Nexus problems such as an integrated management of several resources (e.g., water, soil, and waste) or sectors (e.g., water, energy, and food) are often described as being particularly wicked. In order to address such wicked nexus problems in practice, governance researchers have already proposed a potpourri of different governance strategies. Examples often refer to various participatory approaches, hinting at the involvement of various actors such as scientists and practitioners. However, the role of institutions, especially their design and enforcement, in addressing such wicked nexus problems has become increasingly important as well.
We argue here that this governance research on wicked nexus problems lacks a clear understanding of ‘good’ solutions to wicked problems.
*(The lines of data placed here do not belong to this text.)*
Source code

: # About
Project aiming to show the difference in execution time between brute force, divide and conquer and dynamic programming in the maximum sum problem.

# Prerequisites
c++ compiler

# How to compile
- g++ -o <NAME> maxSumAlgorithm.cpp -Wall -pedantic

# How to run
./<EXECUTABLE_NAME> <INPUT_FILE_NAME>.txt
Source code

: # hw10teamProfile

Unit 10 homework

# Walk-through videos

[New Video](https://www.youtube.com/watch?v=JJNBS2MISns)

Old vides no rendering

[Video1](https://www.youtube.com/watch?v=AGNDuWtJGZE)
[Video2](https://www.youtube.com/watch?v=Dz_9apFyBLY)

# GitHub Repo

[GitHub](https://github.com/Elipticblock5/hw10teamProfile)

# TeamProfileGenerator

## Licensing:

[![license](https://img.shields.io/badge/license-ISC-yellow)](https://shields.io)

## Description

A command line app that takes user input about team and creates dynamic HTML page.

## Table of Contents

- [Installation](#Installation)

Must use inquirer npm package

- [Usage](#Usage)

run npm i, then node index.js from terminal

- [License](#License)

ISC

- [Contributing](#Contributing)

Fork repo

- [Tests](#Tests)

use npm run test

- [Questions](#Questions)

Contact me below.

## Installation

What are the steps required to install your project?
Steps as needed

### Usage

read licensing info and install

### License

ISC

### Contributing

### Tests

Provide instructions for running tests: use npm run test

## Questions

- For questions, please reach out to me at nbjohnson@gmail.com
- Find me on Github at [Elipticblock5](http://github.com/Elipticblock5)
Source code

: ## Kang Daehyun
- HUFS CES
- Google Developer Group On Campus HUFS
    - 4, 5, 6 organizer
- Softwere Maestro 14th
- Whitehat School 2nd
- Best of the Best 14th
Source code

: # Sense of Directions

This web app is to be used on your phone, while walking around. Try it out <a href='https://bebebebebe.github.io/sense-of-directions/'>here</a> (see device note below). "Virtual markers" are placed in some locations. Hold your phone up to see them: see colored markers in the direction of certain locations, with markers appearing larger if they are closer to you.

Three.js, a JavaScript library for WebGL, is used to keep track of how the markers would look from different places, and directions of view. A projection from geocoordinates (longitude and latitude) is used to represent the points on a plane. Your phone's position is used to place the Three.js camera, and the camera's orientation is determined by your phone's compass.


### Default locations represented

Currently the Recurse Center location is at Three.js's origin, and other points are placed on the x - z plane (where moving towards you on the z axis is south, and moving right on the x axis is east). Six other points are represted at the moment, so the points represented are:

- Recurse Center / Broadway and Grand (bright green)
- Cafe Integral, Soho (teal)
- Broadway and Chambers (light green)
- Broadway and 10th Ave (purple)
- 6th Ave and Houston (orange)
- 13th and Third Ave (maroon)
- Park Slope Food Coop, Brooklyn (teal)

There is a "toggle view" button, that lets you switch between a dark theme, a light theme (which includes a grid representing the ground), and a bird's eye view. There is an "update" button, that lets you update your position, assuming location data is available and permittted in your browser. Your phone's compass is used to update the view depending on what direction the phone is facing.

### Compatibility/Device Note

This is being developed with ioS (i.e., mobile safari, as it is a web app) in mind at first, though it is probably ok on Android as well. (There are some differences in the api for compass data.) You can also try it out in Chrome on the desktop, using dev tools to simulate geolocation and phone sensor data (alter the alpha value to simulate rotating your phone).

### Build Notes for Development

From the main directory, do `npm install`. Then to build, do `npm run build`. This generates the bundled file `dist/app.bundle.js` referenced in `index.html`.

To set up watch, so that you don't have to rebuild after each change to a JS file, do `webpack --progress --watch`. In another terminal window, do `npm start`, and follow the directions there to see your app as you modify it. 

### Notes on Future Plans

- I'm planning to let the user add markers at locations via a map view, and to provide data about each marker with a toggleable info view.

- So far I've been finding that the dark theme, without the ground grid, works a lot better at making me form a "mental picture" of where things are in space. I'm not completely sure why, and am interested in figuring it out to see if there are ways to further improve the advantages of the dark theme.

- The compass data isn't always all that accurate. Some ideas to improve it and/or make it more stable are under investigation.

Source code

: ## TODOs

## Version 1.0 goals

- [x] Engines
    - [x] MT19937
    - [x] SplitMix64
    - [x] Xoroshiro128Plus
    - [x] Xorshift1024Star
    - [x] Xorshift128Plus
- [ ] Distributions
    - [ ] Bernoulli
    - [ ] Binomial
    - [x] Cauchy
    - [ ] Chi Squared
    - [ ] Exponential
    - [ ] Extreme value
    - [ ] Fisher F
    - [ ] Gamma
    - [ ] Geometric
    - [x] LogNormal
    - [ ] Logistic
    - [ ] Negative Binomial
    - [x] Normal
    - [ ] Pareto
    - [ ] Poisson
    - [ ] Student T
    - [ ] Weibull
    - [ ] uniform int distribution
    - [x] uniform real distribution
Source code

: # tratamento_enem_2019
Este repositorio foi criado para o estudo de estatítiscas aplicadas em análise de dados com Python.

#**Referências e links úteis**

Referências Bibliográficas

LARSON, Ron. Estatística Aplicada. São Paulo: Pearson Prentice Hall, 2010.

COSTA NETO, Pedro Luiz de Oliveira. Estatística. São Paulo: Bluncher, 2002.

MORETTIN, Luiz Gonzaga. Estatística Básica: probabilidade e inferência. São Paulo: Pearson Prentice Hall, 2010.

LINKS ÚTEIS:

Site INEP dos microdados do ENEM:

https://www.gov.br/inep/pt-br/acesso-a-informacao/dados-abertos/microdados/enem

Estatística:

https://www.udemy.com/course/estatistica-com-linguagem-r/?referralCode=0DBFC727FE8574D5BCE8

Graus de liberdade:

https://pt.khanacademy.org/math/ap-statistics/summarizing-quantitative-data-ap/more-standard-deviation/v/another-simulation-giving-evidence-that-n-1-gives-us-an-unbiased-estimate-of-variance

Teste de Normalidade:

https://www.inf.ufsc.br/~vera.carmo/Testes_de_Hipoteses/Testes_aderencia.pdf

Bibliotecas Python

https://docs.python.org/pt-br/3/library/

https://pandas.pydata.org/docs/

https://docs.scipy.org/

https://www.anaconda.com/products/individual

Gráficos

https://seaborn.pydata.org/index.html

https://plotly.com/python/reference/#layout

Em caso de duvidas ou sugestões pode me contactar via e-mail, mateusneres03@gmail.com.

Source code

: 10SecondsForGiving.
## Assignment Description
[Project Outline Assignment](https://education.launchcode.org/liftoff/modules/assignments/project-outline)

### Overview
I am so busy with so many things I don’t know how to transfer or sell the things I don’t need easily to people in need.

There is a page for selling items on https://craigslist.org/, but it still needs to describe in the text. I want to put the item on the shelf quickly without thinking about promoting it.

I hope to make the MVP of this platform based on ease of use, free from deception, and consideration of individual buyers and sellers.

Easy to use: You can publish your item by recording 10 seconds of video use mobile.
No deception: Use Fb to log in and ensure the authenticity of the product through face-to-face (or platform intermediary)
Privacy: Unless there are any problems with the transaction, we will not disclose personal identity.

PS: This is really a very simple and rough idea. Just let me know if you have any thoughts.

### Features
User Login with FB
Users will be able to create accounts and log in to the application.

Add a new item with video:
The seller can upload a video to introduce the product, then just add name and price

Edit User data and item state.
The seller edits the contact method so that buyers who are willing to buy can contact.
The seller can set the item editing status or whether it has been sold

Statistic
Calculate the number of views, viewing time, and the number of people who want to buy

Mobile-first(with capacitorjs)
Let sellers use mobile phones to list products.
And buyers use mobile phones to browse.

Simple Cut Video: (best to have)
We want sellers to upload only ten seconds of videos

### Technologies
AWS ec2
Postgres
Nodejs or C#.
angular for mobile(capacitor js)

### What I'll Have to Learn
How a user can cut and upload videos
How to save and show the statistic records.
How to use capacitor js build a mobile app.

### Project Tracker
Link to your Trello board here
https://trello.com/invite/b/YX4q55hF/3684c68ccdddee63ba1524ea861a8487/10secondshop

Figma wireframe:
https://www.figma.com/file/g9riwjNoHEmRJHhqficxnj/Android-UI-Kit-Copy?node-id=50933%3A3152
Governance research generally argues that such solutions are difficult or even impossible to grasp, given, for example, lacking agreements on the current and the targeted state, and high transaction costs for information acquisition and negotiation due to uncertainty and information asymmetry. However, failure to operationalise solutions is even less acceptable. The lacking definition of the dependent variable of solutions hinders the analysis of more or less useful governance strategies to address wicked resource nexus problems.
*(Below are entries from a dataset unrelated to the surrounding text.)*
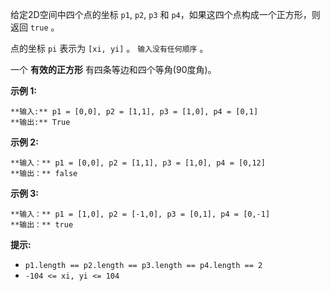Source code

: 给定2D空间中四个点的坐标 `p1`, `p2`, `p3` 和 `p4`，如果这四个点构成一个正方形，则返回 `true` 。

点的坐标 `pi` 表示为 `[xi, yi]` 。 `输入没有任何顺序` 。

一个 **有效的正方形** 有四条等边和四个等角(90度角)。



**示例 1:**

    
    
    **输入:** p1 = [0,0], p2 = [1,1], p3 = [1,0], p4 = [0,1]
    **输出:** True
    

**示例 2:**

    
    
    **输入：** p1 = [0,0], p2 = [1,1], p3 = [1,0], p4 = [0,12]
    **输出：** false
    

**示例 3:**

    
    
    **输入：** p1 = [1,0], p2 = [-1,0], p3 = [0,1], p4 = [0,-1]
    **输出：** true
    



**提示:**

  * `p1.length == p2.length == p3.length == p4.length == 2`
  * `-104 <= xi, yi <= 104`

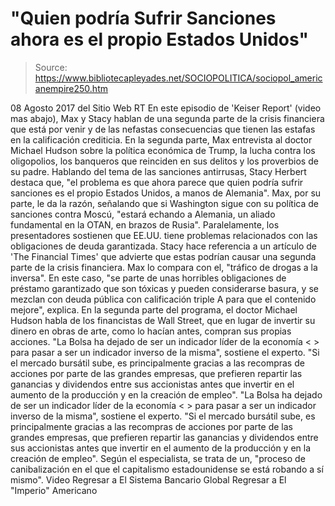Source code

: # "Quien podría Sufrir Sanciones ahora es el propio Estados Unidos"

> Source: https://www.bibliotecapleyades.net/SOCIOPOLITICA/sociopol_americanempire250.htm

08 Agosto 2017
del Sitio Web RT
En este episodio de 'Keiser Report' (video mas abajo), Max y Stacy hablan de una segunda parte de la crisis financiera que está por venir y de las nefastas consecuencias que tienen las estafas en la calificación crediticia.
En la segunda parte, Max entrevista al doctor Michael Hudson sobre la política económica de Trump, la lucha contra los oligopolios, los banqueros que reinciden en sus delitos y los proverbios de su padre. Hablando del tema de las sanciones antirrusas, Stacy Herbert destaca que,
"el problema es que ahora parece que quien podría sufrir sanciones es el propio Estados Unidos, a manos de Alemania".
Max, por su parte, le da la razón, señalando que si Washington sigue con su política de sanciones contra Moscú,
"estará echando a Alemania, un aliado fundamental en la OTAN, en brazos de Rusia".
Paralelamente, los presentadores sostienen que EE.UU. tiene problemas relacionados con las obligaciones de deuda garantizada.
Stacy hace referencia a un artículo de 'The Financial Times' que advierte que estas podrían causar una segunda parte de la crisis financiera. Max lo compara con el,
"tráfico de drogas a la inversa".
En este caso,
"se parte de unas horribles obligaciones de préstamo garantizado que son tóxicas y pueden considerarse basura, y se mezclan con deuda pública con calificación triple A para que el contenido mejore", explica.
En la segunda parte del programa, el doctor Michael Hudson habla de los financistas de Wall Street, que en lugar de invertir su dinero en obras de arte, como lo hacían antes, compran sus propias acciones.
"La Bolsa ha dejado de ser un indicador líder de la economía < > para pasar a ser un indicador inverso de la misma", sostiene el experto. "Si el mercado bursátil sube, es principalmente gracias a las recompras de acciones por parte de las grandes empresas, que prefieren repartir las ganancias y dividendos entre sus accionistas antes que invertir en el aumento de la producción y en la creación de empleo".
"La Bolsa ha dejado de ser un indicador líder de la economía < > para pasar a ser un indicador inverso de la misma", sostiene el experto.
"Si el mercado bursátil sube, es principalmente gracias a las recompras de acciones por parte de las grandes empresas, que prefieren repartir las ganancias y dividendos entre sus accionistas antes que invertir en el aumento de la producción y en la creación de empleo".
Según el especialista, se trata de un,
"proceso de canibalización en el que el capitalismo estadounidense se está robando a sí mismo".
Video
Regresar a El Sistema Bancario Global
Regresar a El "Imperio" Americano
Picking up this research lack, this presentation identifies indicators for ‘good’ policy responses to wicked nexus problems. We understand such ‘good’ policy responses to be present when one resource (e.g., water, soil, waste) or sector (e.g., water, energy, food) is made better off without affecting negatively other resources or sectors. However, since this end goal is difficult to measure, we define indicators for ‘good’ solutions in a more process-oriented way, along the concept of ‘small wins’. Our research shows that such process-oriented small wins can be identified along the three core dimensions of wickedness: goal diversity, system complexity, and informational uncertainty. In terms of goal diversity, one example indicator for a ‘small win’ is mentioning soil issues in water policies and vice versa. An example indicator for a ‘small win’ with regard to system complexity is the development of interlinkages between sector-specific or resource-specific models.
At the workshop, we would like to put the whole set of indicators for ‘good’ solutions to wicked nexus problems for discussion. This lays the ground for future empirical work, in which we apply the full set of indicators to three cases of wicked resource nexus problems in China, Germany, and Latin America. All three cases regard the interlinkages between the resources of water and soil, affecting different sectors such as water and food. Preliminary analyses based on a small set of indicators suggest that only some indicators for good solutions to wicked problems are fulfilled in the different cases. In particular, respective policies that intend to address the wicked nexus problems consider to varying degrees goal conflicts and system complexity.
The New Institutional Economics (NIÖ) Network Meeting is a regular meeting of scientists on the new institutional economy. Each workshop focuses on a different topic. In this instalment, the topic of the workshop is “Governing the Water-Energy-Food Nexus”. However, participants may also consider looking at bilateral nexus linkages.